Available data START

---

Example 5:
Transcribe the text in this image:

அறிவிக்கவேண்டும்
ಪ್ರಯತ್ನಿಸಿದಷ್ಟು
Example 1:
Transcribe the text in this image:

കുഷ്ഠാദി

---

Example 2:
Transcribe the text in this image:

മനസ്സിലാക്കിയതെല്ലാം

Available data END
Available data START

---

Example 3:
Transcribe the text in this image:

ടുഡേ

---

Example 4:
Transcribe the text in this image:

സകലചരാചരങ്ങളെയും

Available data END

- **Work request**
Copy out the lines above that hold the string "Example".

- **Result of this task**
Example 5:
Example 1:
Example 2:
Example 3:
Example 4:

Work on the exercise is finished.